Statistical Inference for Cox Proportional Hazards Models with a Diverging Number of Covariates

Scand Stat Theory Appl. 2023 Jun;50(2):550-571. doi: 10.1111/sjos.12595. Epub 2022 Apr 25.

Abstract

For statistical inference on regression models with a diverging number of covariates, the existing literature typically makes sparsity assumptions on the inverse of the Fisher information matrix. Such assumptions, however, are often violated under Cox proportion hazards models, leading to biased estimates with under-coverage confidence intervals. We propose a modified debiased lasso method, which solves a series of quadratic programming problems to approximate the inverse information matrix without posing sparse matrix assumptions.
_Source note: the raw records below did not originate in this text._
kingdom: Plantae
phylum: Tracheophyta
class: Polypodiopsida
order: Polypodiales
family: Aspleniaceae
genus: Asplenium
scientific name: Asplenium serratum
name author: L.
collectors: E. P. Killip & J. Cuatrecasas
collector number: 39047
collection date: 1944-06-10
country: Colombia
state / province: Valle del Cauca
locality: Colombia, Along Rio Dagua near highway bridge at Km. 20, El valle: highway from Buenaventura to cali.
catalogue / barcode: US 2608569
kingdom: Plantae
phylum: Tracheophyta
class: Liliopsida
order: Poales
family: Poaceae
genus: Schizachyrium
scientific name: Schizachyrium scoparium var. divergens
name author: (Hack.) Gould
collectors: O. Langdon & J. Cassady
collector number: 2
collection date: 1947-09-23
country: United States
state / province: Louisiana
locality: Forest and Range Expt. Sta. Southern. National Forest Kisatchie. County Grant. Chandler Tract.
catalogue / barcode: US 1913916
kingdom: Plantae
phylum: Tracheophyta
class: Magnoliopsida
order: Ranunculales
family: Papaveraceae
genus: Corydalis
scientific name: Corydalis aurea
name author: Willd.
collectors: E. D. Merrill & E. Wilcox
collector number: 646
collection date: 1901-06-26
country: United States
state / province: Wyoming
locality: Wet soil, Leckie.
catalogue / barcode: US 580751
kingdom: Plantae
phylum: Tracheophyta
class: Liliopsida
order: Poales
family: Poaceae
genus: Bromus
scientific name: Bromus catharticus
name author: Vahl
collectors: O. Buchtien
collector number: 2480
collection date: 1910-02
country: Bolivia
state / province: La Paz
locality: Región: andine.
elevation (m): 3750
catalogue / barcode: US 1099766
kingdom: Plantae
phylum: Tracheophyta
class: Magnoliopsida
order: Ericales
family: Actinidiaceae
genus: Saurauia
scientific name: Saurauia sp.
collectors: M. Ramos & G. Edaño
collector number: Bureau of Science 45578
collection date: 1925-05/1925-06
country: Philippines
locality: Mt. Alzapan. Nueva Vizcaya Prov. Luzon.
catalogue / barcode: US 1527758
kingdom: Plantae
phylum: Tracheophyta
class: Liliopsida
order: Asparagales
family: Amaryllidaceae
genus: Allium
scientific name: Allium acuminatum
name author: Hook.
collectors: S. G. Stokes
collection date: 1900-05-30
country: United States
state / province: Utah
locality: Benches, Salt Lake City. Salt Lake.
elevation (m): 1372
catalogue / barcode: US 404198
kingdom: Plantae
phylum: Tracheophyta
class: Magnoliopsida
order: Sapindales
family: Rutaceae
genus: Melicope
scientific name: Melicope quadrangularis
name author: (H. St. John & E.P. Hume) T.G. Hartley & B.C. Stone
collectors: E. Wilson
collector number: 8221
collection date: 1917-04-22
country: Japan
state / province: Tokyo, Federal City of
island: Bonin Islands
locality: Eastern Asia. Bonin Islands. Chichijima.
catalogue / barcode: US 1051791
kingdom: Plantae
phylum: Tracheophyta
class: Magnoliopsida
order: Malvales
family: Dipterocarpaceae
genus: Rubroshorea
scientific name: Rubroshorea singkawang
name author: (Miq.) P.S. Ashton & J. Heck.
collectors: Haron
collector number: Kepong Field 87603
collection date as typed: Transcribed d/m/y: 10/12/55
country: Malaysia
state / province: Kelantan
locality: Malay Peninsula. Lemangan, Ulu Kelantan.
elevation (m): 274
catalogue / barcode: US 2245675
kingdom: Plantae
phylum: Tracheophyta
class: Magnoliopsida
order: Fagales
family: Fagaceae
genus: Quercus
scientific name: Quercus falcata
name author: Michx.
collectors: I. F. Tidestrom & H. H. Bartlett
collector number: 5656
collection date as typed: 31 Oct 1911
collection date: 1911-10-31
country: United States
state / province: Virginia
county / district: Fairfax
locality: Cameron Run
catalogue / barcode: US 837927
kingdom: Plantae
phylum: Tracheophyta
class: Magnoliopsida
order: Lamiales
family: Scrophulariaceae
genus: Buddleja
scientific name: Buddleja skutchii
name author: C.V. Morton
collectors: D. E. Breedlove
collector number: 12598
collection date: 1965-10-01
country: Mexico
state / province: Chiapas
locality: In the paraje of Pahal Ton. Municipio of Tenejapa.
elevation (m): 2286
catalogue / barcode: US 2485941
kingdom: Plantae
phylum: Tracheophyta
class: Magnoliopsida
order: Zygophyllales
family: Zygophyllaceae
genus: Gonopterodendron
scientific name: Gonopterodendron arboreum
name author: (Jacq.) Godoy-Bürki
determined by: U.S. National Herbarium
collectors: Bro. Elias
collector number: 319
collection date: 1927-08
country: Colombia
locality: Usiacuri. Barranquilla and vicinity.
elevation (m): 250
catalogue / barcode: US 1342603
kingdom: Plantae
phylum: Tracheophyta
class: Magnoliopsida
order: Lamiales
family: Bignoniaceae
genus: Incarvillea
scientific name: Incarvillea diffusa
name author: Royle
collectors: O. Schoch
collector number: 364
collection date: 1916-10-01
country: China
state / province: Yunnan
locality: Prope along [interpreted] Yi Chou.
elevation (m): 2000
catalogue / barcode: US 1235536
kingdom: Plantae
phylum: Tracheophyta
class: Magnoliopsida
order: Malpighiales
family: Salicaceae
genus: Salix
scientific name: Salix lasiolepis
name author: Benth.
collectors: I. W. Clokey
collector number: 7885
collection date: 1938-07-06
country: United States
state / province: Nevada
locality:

We establish asymptotic results for the estimated regression coefficients when the dimension of covariates diverges with the sample size. As demonstrated by extensive simulations, our proposed method provides consistent estimates and confidence intervals with nominal coverage probabilities. The utility of the method is further demonstrated by assessing the effects of genetic markers on patients' overall survival with the Boston Lung Cancer Survival Cohort, a large-scale epidemiology study investigating mechanisms underlying the lung cancer.

Keywords: cancer epidemiology; debiased lasso; lung cancer; precision matrix; quadratic programming; sparsity.